In der Buchhaltung stoßen Sie als Onlinehändler schnell auf Probleme. Sie lesen Ihre Belege aus easybill in die Buchhaltung ein. Danach benötigen Sie die Zahlungsdaten Ihrer Zahlungsanbieter (von Anbietern wie PayPal, Amazon, Klarna, Stripe, etc.). Da diese Zahlungsdaten meist nicht die gleichen Informationen wie Ihre Belege enthalten, können diese nicht automatisch einander in Ihrer Buchhaltung zugeordnet werden. Die Zahlungsdaten müssen dann mühsam händisch zugeordnet werden. Das ist sehr zeitintensiv und ebenfalls fehleranfällig. Einige Zahlungsanbieter bieten dem Onlinehändler lediglich Sammelberichte.

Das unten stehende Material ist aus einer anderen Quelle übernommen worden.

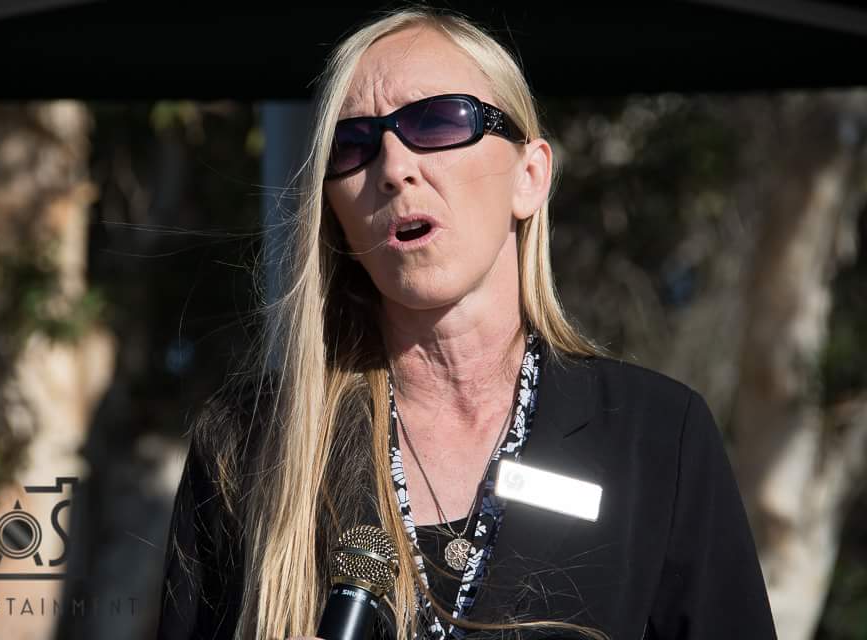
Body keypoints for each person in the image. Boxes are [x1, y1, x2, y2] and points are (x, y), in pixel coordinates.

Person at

Doch Gesamtbeträge zu verbuchen entspricht nicht den Grundalgen ordnungsgemäßer Buchführung und kann bei einer Betriebsprüfung zur Verwerfung der Buchhaltung führen.

PayJoe kann dieses Problem lösen, Ihnen wichtige Zeit und somit Geld sparen und ermöglicht Ihnen eine ordnungsgemäße Buchhaltung.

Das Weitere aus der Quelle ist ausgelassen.